Gavin lowers his head and inspects the coffee I spat out onto his trainers, which is drying into a dirty stain that looks a bit like the birthmark on Gorbachev’s forehead.

‘We’ll see,’ he says, half out of the door now. ‘She is gorgeous. But she’s definitely not easy, and it can wear you down.’

‘Not easy is the best kind!’ I say, as he is almost gone, but I hear him mutter ‘Tell that to your boyfriend,’ just as the walkie-talkie on his belt starts spewing white noise and static, and I hear a muffled voice say,

‘Dolly’s at the back door.’

My door opens again and Gavin pokes his head back in. ‘Dolly’s arrived,’ he says, and turns to leave.

‘Should I wait here?’ I shout, a hint of panic in my voice.

‘Depends on her mood. She might throw you out, she might want to meet you straight away. You may as well stay, I suppose. I’ll try and gauge how she is before she gets down here.’

‘Should I be scared?’ I ask him.

‘I don’t know, are you scared of most things?’

‘It’s starting to feel that way.’

‘Well if you are she’ll sense it, like an attack dog, so try and keep it under control.
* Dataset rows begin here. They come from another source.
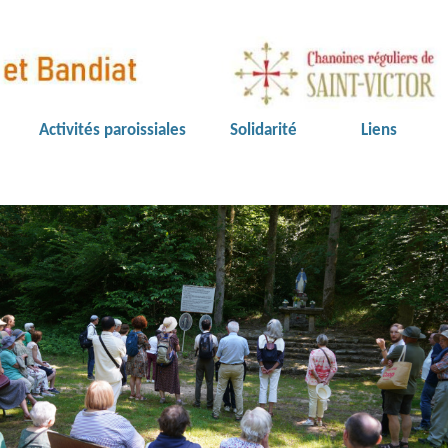
Activités paroissiales
Solidarité
Liens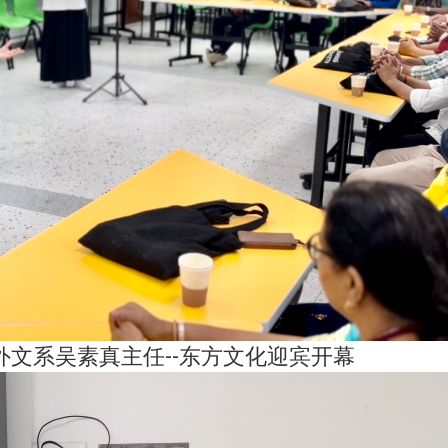
文系吴素真主任--东方文化迎宾开幕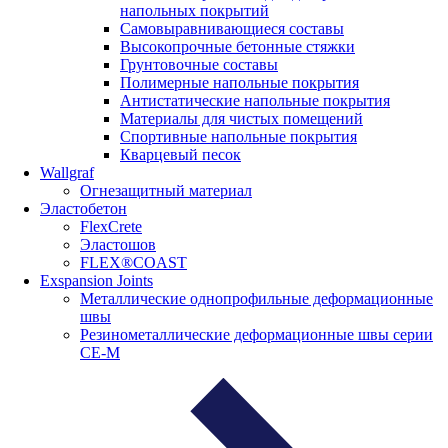
напольных покрытий
Самовыравнивающиеся составы
Высокопрочные бетонные стяжки
Грунтовочные составы
Полимерные напольные покрытия
Антистатические напольные покрытия
Материалы для чистых помещений
Спортивные напольные покрытия
Кварцевый песок
Wallgraf
Огнезащитный материал
Эластобетон
FlexCrete
Эластошов
FLEX®COAST
Exspansion Joints
Металлические однопрофильные деформационные
швы
Резинометаллические деформационные швы серии
СЕ-М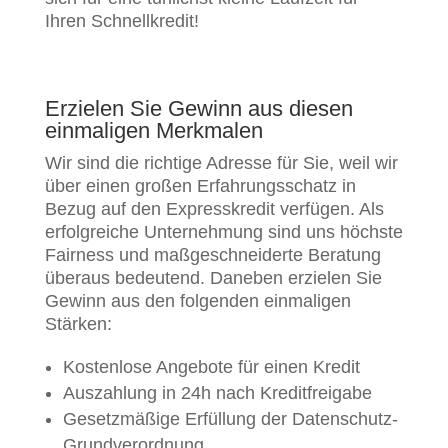
Ihren Schnellkredit!
Erzielen Sie Gewinn aus diesen
einmaligen Merkmalen
Wir sind die richtige Adresse für Sie, weil wir
über einen großen Erfahrungsschatz in
Bezug auf den Expresskredit verfügen. Als
erfolgreiche Unternehmung sind uns höchste
Fairness und maßgeschneiderte Beratung
überaus bedeutend. Daneben erzielen Sie
Gewinn aus den folgenden einmaligen
Stärken:
Kostenlose Angebote für einen Kredit
Auszahlung in 24h nach Kreditfreigabe
Gesetzmäßige Erfüllung der Datenschutz-
Grundverordnung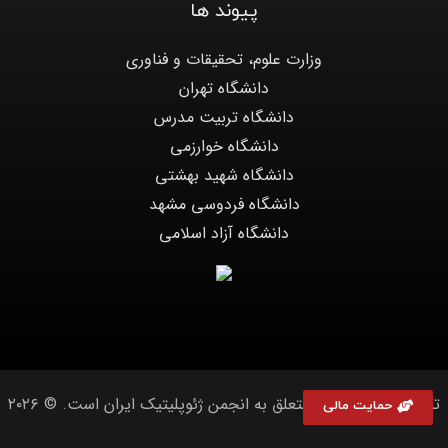
پیوند ها
وزارت علوم، تحقیقات و فناوری
دانشگاه تهران
دانشگاه تربیت مدرس
دانشگاه خوارزمی
دانشگاه شهید بهشتی
دانشگاه فردوسی مشهد
دانشگاه آزاد اسلامی
تمامی حقوق سایت متعلق به انجمن ژئوپلیتیک ایران است. © ۲۰۲۶
حمایت مالی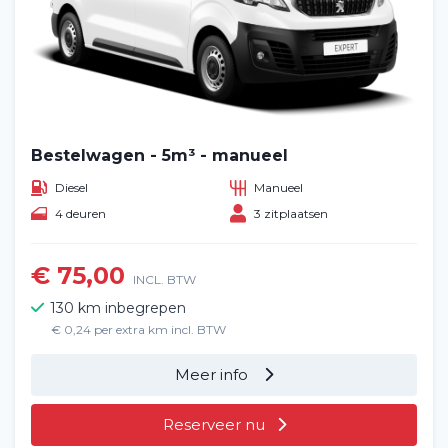
Bestelwagen - 5m³ - manueel
Diesel
Manueel
4 deuren
3 zitplaatsen
€ 75,00
INCL. BTW
130 km inbegrepen
€ 0,24 per extra km incl. BTW
Meer info
Reserveer nu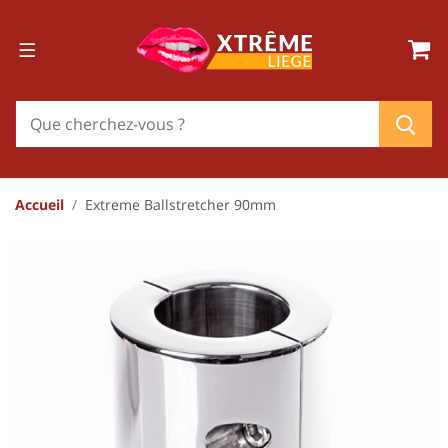
Accueil
Extreme Ballstretcher 90mm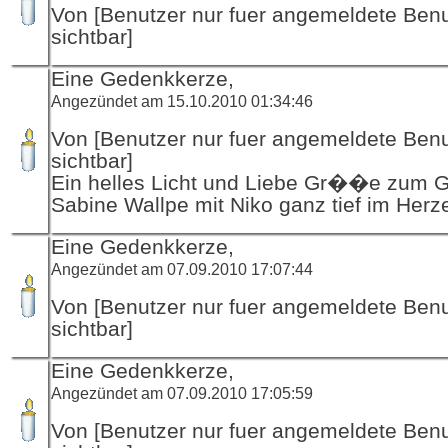
Von [Benutzer nur fuer angemeldete Ben
sichtbar]
Eine Gedenkkerze,
Angezündet am 15.10.2010 01:34:46
Von [Benutzer nur fuer angemeldete Ben
sichtbar]
Ein helles Licht und Liebe Gr��e zum 
Sabine Wallpe mit Niko ganz tief im Herz
Eine Gedenkkerze,
Angezündet am 07.09.2010 17:07:44
Von [Benutzer nur fuer angemeldete Ben
sichtbar]
Eine Gedenkkerze,
Angezündet am 07.09.2010 17:05:59
Von [Benutzer nur fuer angemeldete Ben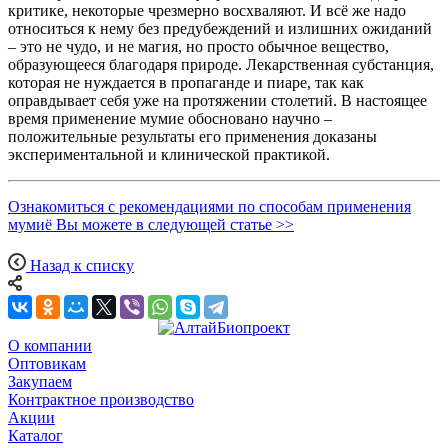
критике, некоторые чрезмерно восхваляют. И всё же надо
относиться к нему без предубеждений и излишних ожиданий
– это не чудо, и не магия, но просто обычное вещество,
образующееся благодаря природе. Лекарственная субстанция,
которая не нуждается в пропаганде и пиаре, так как
оправдывает себя уже на протяжении столетий. В настоящее
время применение мумие обосновано научно –
положительные результаты его применения доказаны
экспериментальной и клинической практикой.
Ознакомиться с рекомендациями по способам применения
мумиё Вы можете в следующей статье >>
Назад к списку
О компании
Оптовикам
Закупаем
Контрактное производство
Акции
Каталог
And don’t worry, with any luck she’ll be hammered.’

Gavin shuts the door.

I unpack and inspect my brushes to see if any of them need replacing, and open up a couple of samples that a new make-up company have sent me. I check my own hair in the mirror and mess it up a little, and re-gloss. The trouble with talking is that it wears your gloss away. I think about sitting, but I don’t know where Dolly will want to sit, and I don’t want her to burst in and chuck me straight back out again for nabbing her favourite spot. I try to lean back nonchalantly, cross my arms, uncross them, strike a relaxed non-fearful pose that doesn’t just look ill at ease and terrified.

I spot a press pack sitting on the desk, and a picture of Tristan sticks out. Somebody has childishly drawn long eyelashes on him, and a pencil-thin moustache. Below the picture the text reads:

Directed by Tristan Mitra, Tennessee Williams’s The Milk Train Doesn’t Stop Here Anymore has been staged at The Majestic once before, starring Hollywood screen idol Joanna Till. The play marks Tristan’s debut in the West End, fresh from the success of his all-male adaptation of The Sound of Music at the Brixton Art House. He previously worked for the DSS for thirteen years, but was fired, which he believes intrinsic to his direction of the play.

I pick up another page and see a heavily air-brushed close-up of Dolly. You can tell it’s air-brushed because no matter how good the make-up there would still be the suggestion of lines around her eyes and lips, but her face is like a porcelain mask instead. I skim-read text. It mentions Laurence Olivier and David Niven, but then nothing of note for two decades, until recently when it seems she’s been in some TV movies, playing ‘the popular grandmother detective Mrs Mounting for the Hallmark Channel series Mrs Mounting Investigates.’ From David Niven to the Hallmark Channel then. I toss the pack back onto the counter, sit on my hands to stop them from shaking, and wait for Dolly Russell to make her grand entrance.